When vice presidents shoot people
15-02-06 suggested by: Zé Vance
Talking points and protocol tips from the White House Press Office.
By Cary Tennis
From time to time, the vice president will shoot a man. This is not unusual nor is it cause for alarm. Vice presidents throughout history have shot men. Vice President Gerald Ford shot six men in one day. Vice President Dan Quayle once actually shote a man.
That these incidents have heretofore gone unreported only shows the good work this office has done throughout the years. That Vice President Dick Cheney's recent shooting was reported, by contrast, represents a failure that we prefer not to see repeated.
Therefore, measures to manage the fallout of this shooting must be taken, and certain future precautions must be considered.
Here are some guidelines.
When the vice president shoots a man, often that man will end up in the hospital. This raises a question of protocol: Should the vice president visit his victim in the hospital? Unanimous opinion is: By God no!
However, in some cases, a visit may be necessary. If the vice president's schedule cannot be rearranged to place him on the Space Shuttle, remember:
Bringing flowers sends the wrong message. Instead, bring something jokey and pointless, like beef jerky or a bag of Fritos. In fact, bring a bag of Fritos and a little joke, one that will recall President Ronald Reagan, something like, "Gee, you forgot to duck." What you want to convey is a manly, gee whiz sorry sort of jokey affection. Warmth, by contrast, is easily misconstrued.

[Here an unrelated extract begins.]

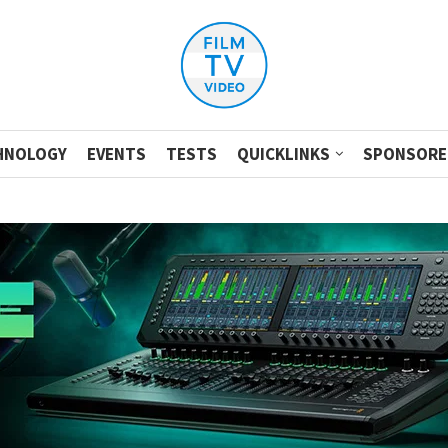
HNOLOGY
EVENTS
TESTS
QUICKLINKS
SPONSORE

In any event, as long as the victim does not die, the opportunity to send a message ought not be overlooked. Keep in mind: Getting shot is not the end of the world. What's a little birdshot in the face? It's important for us to join the National Rifle Association in getting this message out, especially now, as there is excessive concern about various people being shot around the world.
If for some reason the vice president shoots a man and he dies, then the issue of funerals arises. Funerals, when seen on TV, tend to remind viewers of death. Death is off-message. It is not something with which to associate the vice president. (Hunting is on-message, although not the hunting of a 78-year-old lawyer from Austin.)
If it should become necessary for the vice president to attend the funeral of a man he has shot, he ought to dress in camouflage to plant in the mind of the viewer the idea that the shooting occurred in combat.
It was suggested in our discussions that the vice president henceforth carry a shotgun at all public appearances. The possibility of him taking a potshot, the reasoning goes, would limit press attendance at routine events. It would also increase efficiency at press conferences by limiting questioning time, as questioning would be conducted from behind one-inch-thick steel-plate barricades. This would also provide a credible pretext for the vice president to claim that he "did not quite catch that question," daring the questioner to expose his head and ask it again.
The legality of this proposal is currently under review but it is believed that irrespective of legal precedent, the president has the inherent right to arm the vice president with a shotgun whenever he feels it is necessary to do so.